:: GIVEN ENTRIES

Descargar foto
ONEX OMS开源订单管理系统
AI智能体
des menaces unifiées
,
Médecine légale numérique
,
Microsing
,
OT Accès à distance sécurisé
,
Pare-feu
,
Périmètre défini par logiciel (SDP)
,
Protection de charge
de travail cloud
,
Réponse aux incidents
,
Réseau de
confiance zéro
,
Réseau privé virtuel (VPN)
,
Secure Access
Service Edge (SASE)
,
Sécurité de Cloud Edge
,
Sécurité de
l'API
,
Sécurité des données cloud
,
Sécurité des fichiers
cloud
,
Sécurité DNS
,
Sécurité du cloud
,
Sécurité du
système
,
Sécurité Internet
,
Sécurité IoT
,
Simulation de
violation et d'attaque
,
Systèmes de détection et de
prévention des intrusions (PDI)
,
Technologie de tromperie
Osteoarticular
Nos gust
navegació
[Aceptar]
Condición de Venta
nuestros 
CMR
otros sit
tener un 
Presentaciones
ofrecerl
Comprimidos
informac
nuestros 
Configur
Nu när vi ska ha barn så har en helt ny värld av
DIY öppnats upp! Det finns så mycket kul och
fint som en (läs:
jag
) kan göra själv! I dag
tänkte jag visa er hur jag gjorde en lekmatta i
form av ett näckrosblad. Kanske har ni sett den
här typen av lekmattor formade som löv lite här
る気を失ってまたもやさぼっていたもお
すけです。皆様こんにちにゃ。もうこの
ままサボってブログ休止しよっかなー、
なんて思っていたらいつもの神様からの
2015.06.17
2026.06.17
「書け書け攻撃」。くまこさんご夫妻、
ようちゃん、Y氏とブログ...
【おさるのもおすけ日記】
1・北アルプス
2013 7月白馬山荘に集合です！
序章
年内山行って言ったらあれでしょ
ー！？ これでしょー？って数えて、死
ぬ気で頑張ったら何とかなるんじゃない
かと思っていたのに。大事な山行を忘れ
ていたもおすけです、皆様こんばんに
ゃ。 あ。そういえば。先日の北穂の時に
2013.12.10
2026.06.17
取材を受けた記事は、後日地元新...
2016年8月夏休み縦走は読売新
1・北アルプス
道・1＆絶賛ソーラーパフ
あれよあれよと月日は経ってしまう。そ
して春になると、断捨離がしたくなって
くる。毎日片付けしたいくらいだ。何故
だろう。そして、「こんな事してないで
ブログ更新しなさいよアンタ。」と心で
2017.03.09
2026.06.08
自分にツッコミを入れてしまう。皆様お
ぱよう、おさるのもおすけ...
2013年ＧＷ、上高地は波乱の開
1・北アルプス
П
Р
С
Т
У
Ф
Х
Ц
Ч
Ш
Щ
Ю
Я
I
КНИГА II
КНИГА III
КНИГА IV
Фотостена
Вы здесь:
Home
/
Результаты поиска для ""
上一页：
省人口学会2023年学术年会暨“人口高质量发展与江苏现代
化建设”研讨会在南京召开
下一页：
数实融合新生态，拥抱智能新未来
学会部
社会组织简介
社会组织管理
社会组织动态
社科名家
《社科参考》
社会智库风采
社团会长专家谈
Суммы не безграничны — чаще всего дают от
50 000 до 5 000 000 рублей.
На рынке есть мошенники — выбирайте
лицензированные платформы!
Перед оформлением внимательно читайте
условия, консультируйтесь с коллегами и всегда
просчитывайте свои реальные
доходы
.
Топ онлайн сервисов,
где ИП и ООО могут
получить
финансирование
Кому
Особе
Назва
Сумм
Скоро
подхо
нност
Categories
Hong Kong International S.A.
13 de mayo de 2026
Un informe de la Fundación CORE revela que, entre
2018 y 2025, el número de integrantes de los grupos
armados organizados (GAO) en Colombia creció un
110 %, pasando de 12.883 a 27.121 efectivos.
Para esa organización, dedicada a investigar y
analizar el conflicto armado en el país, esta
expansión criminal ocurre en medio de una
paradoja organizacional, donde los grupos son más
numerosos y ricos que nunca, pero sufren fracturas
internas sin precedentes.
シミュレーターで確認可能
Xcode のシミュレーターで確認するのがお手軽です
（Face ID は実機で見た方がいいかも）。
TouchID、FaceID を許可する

::::

[PROMPT] Each line holding the word "grupos" must be copied from the data.

[OUTPUT]
2018 y 2025, el número de integrantes de los grupos
paradoja organizacional, donde los grupos son más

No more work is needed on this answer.